I always cringe when I stumble across accusations of ethnic self-hated, which generally consist of the accuser taking the acusee's words completely out of context and twisting them beyond recognition.
But what if a word hated itself? Now that would be fascinating!
Well, the word "snob" takes being an auto-antonym to a seemingly impossible extreme. While your traditional auto-antonym simply contradicts itself (by containing multitudes, Walt Whitman-style), the word snob loathes its origins more heartily than even a guilt-ridden reformed snob might.
You see, my Compact O.E.D. doesn't list the current use of snob until definition 3d:
One who despises those who are considered inferior in rank, attainment, or taste.
Now, if for some unimaginable reason you were compelled to write in the distinctive style of dictionary definitions, how might you describe the object of a snob's scorn? As "a person belonging to the ordinary or lower classes of society"? As "one who has little or no breeding or good taste"?
That's precisely what I thought you'd say! And, believe it or not, those are snob's definitions 3a and 3b, respectively. Poor snob—trapped in the dictionary, one of its definitions hating two others. But how did this happen?

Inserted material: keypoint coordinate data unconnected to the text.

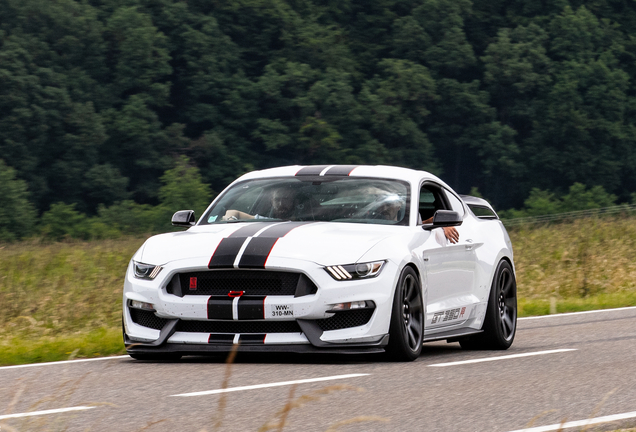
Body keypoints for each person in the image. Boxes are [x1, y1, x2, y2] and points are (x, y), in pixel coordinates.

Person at [222, 188, 298, 221]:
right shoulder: (266, 221)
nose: (281, 204)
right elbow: (232, 212)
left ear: (293, 201)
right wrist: (231, 220)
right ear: (272, 201)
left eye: (286, 199)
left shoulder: (304, 223)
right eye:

Well, the O.E.D. provides seemingly unrelated entries for definitions 1a ("a shoemaker or cobbler") and 1b ("the last sheep to be sheared"), but definition 2 holds some potential relevance for the self-loathing plight of snob: Apparently the word was used around the campus of Cambridge from 1796 to at least 1865 to describe (scornfully, of course), townspeople who were not studying at the university.
Thus, the "ordinary" person that definition 3a contrasts with ranked gentry could have been a synechdochal evolution of the contrast between the Cambridge locals and its supercillious students. But there's no verifying this theory, especially in light of the following:
A) The distinct possibility that the lower-class definition of snob came from an abbreviation of the Latin sine nobilitate, as AskOxford's linguistic faqs explain.
B) The implied etymology of the O.E.D.'s first citation for the ordinary-person definition of snob: In July 1831, the Lincoln Herald wrote, "The nobs have lost their dirty seats—the honest snobs have got 'em." Indeed, "nob" has a slang entry as "a person of some wealth or social distinction," and the transition from nob to its antonym snob is almost too simple.
The transition from snob meaning "commoner" to snob meaning "one who hates commoners," however, is somewhat more subtle. In 1848 Willian Thackeray popularized the word snob with The Book of Snobs, which classifies a snob as "he who meanly admires mean things."
How Thackeray came to this definition is a mystery to me, but he clearly specifies that it's "a great mistake to [...] think [Snobs] exist among the lower classes merely." According to Thackeray, "A great per-centage of Snobs [...] is to be found in every rank of this mortal life" (page 3).
So there you have it. The word snob hates itself, and owes it all to Thackeray, who quite perfectly calls himself one repeatedly throughout the book that started all this etymologic self-loathing.